Pour tenter de faire une synthèse des nombreux résultats décrits dans l’article, les auteurs s’aident d’une simulation numérique qui tient compte de toutes les caractéristiques mesurées dans les quelques échantillons de poussière analysés. Ils suggèrent que le corps parent de Ryugu, d’une taille d’environ 100 km [4], s’est formé environ 2 millions d’années après la formation du Système solaire, puis a passé les 3 millions d’années suivantes à une faible température permettant des réactions d’altération aqueuse, avant qu’un impacteur le désagrège ; enfin, Ryugu s’est formé à partir du matériau libéré lors de l’impact.

 

iLa matière primitive du Système solaire est emmagasinée dans certains astéroïdes comme Ryugu, visité par la sonde Hayabusa[2] de la Jaxa dont il est question ici, et Bennu, visité par la sonde Osiris-Rex de la Nasa, et dont des échantillons prélevés en surface devraient atterrir sur Terre en septembre 2023. Anny-Chantal Levasseur-Regourd, décédée le 1er août 2022, aurait adoré suivre les avancées de ces missions. Elle travaillait surtout sur des expériences embarquées sur les missions vers les comètes, Giotto vers Halley et Rosetta-Philae vers 67P/Churyumov-Gerasimenko, autres corps primitifs du Système solaire. Sa contribution fut essentielle pour déchiffrer les analyses.
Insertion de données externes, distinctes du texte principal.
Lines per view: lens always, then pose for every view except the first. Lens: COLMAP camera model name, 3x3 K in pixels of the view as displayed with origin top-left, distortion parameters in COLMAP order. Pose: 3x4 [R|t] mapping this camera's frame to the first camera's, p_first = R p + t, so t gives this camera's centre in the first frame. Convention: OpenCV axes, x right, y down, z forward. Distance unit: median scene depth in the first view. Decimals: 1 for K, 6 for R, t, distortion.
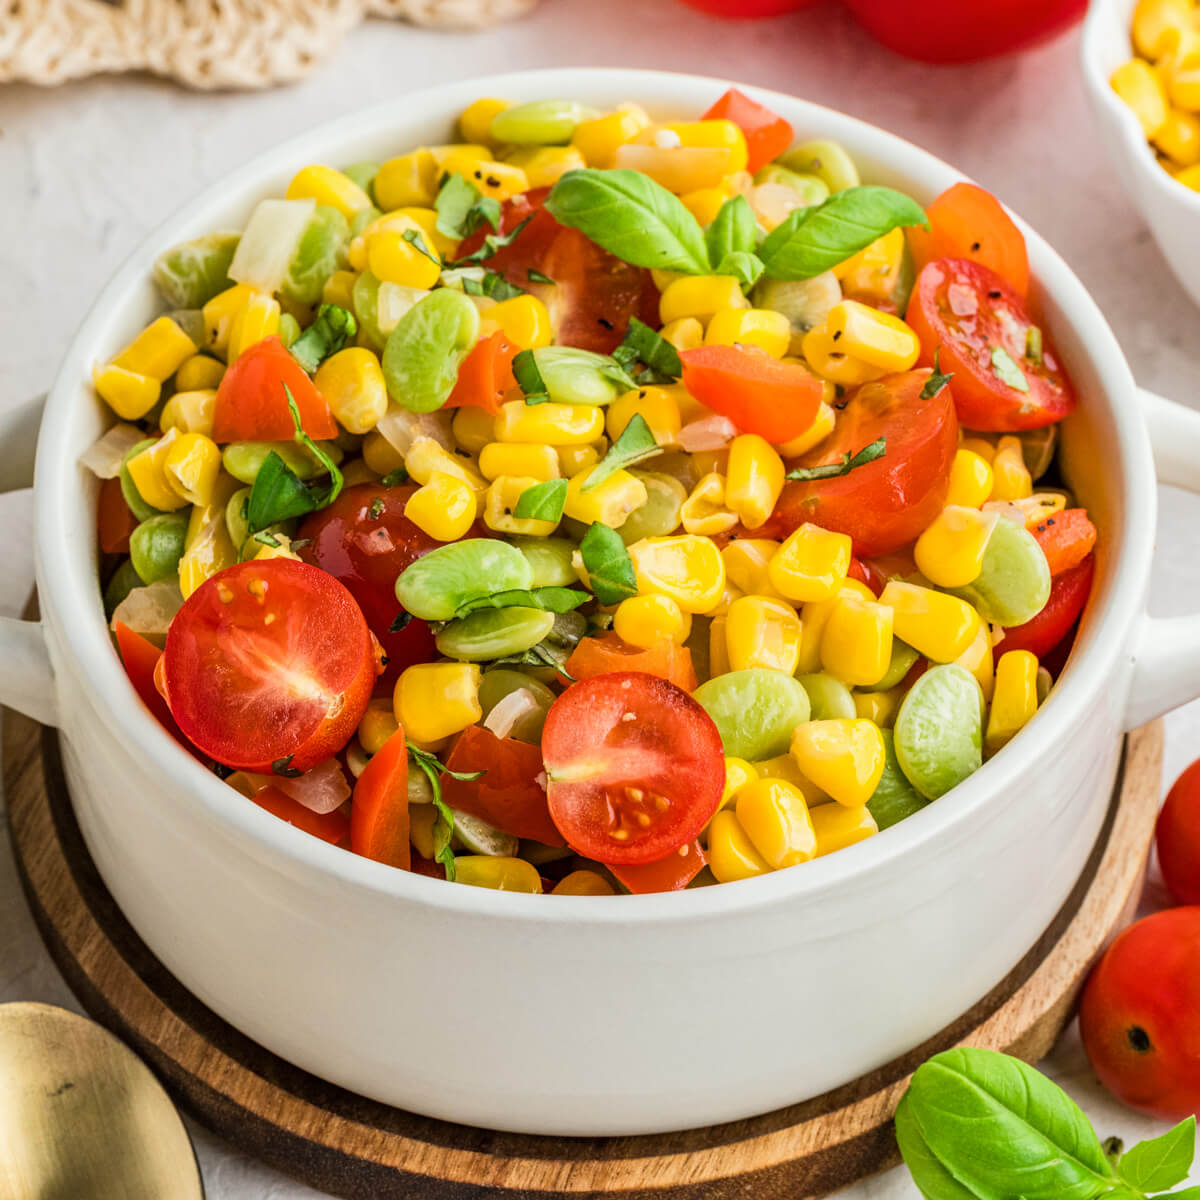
lens RADIAL K [[7218.5, 0, 601.5], [0, 7218.5, 600.9], [0, 0, 1]] dist [-0.182049, 0.000000]
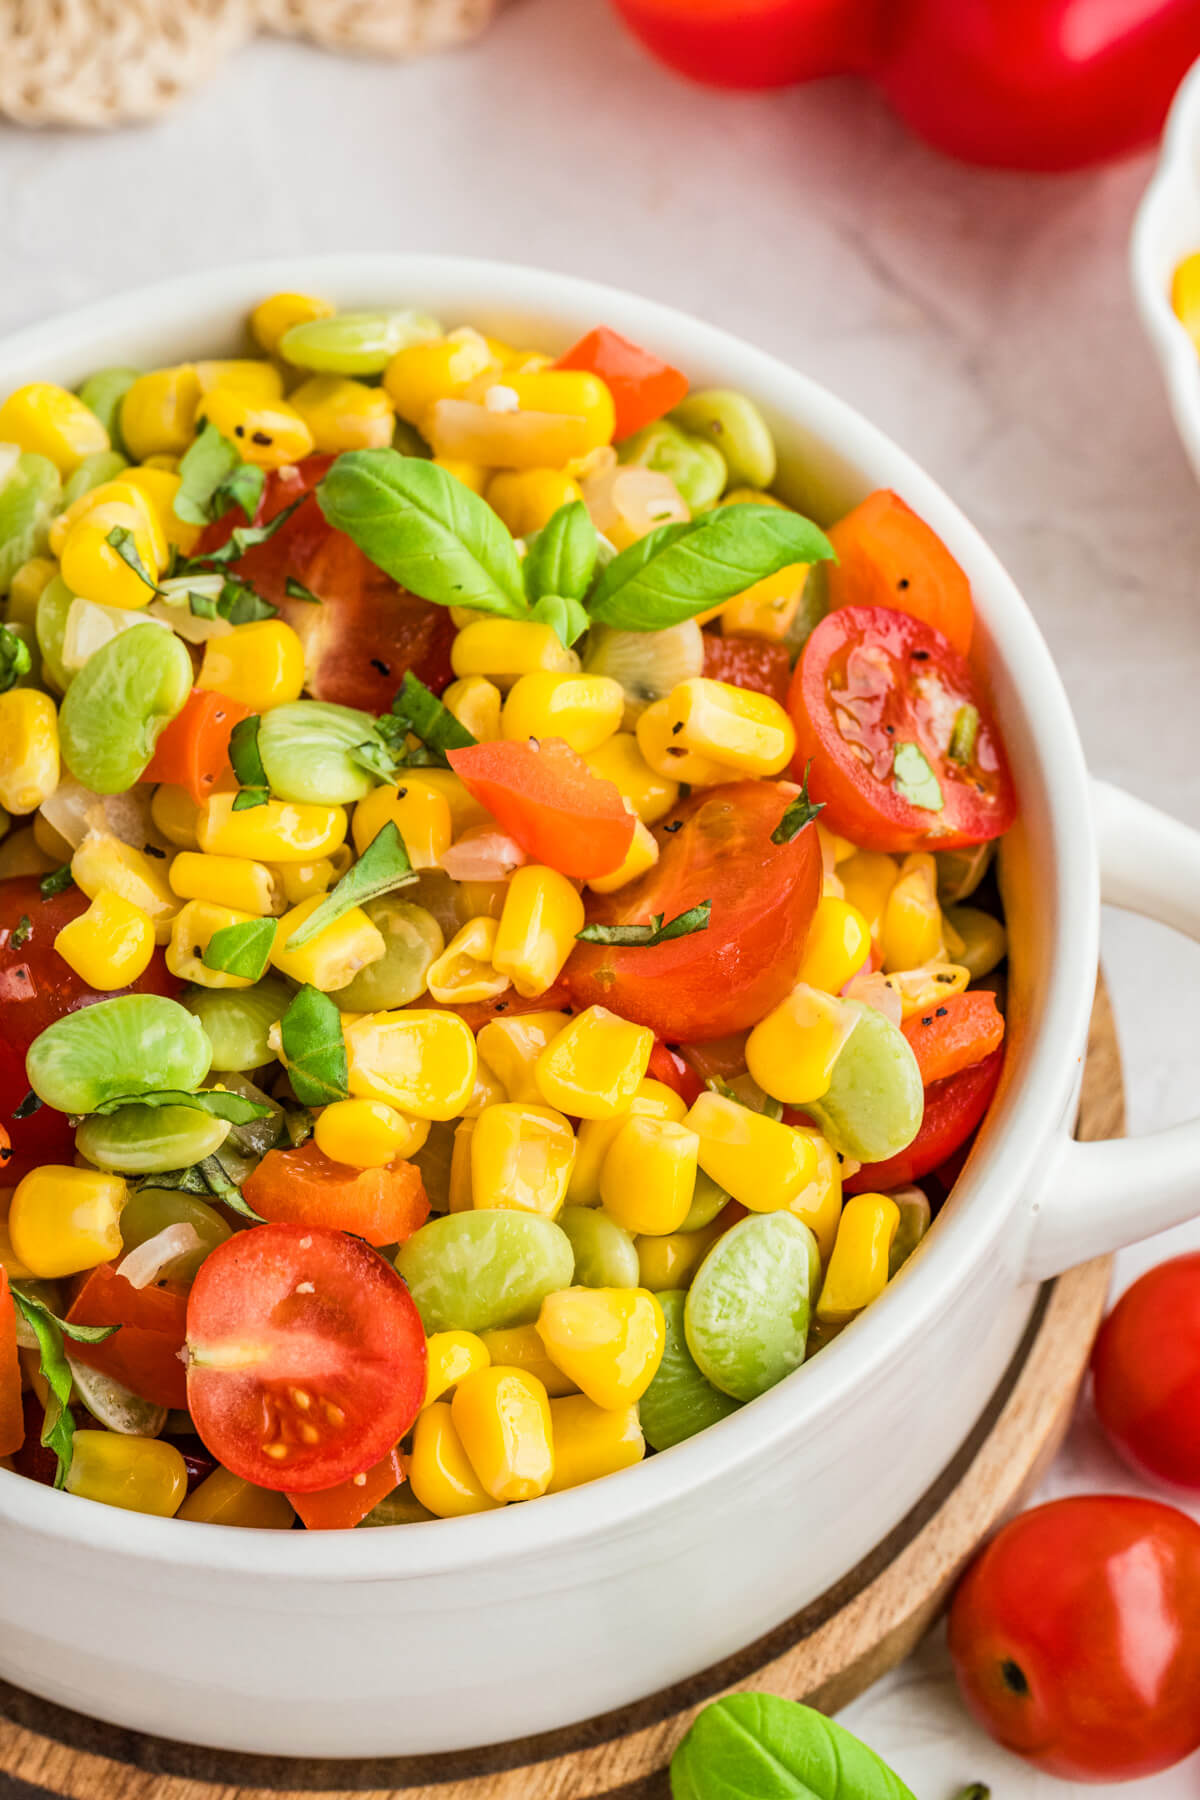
lens RADIAL K [[7118.1, 0, 599.2], [0, 7118.1, 906.3], [0, 0, 1]] dist [0.024002, 0.000000]
pose [[0.991342, 0.091513, -0.094158, 0.095234], [-0.072301, 0.979054, 0.190332, -0.157308], [0.109604, -0.181876, 0.977194, 0.290146]]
Ce court article lui est dédié.

 

par Janet Borg, Institut d’astrophysique spatiale

 

 

Article publié dans l’Astronomie de Décembre 2022

 

Notes

  1. L’astéroïde (162173) Ryugu est de type C, considéré comme primitif, c’est-à-dire ayant peu évolué depuis sa formation au début du Système solaire.
  2. T. Nakamura et al., « Formation and evolution of carbonaceous asteroid Ryugu: direct evidence from returned samples », Science (2022). http://science.org/doi/10.1126/science.abn8671
  3. Orgueil est une météorite tombée dans un champ de la commune d’Orgueil près de Montauban, en France, en 1864 ; près de 14 kg ont été collectés, dont l’essentiel est conservé au MNHN à Paris.
  4. Rappelons que le diamètre de Ryugu est de 435 mètres.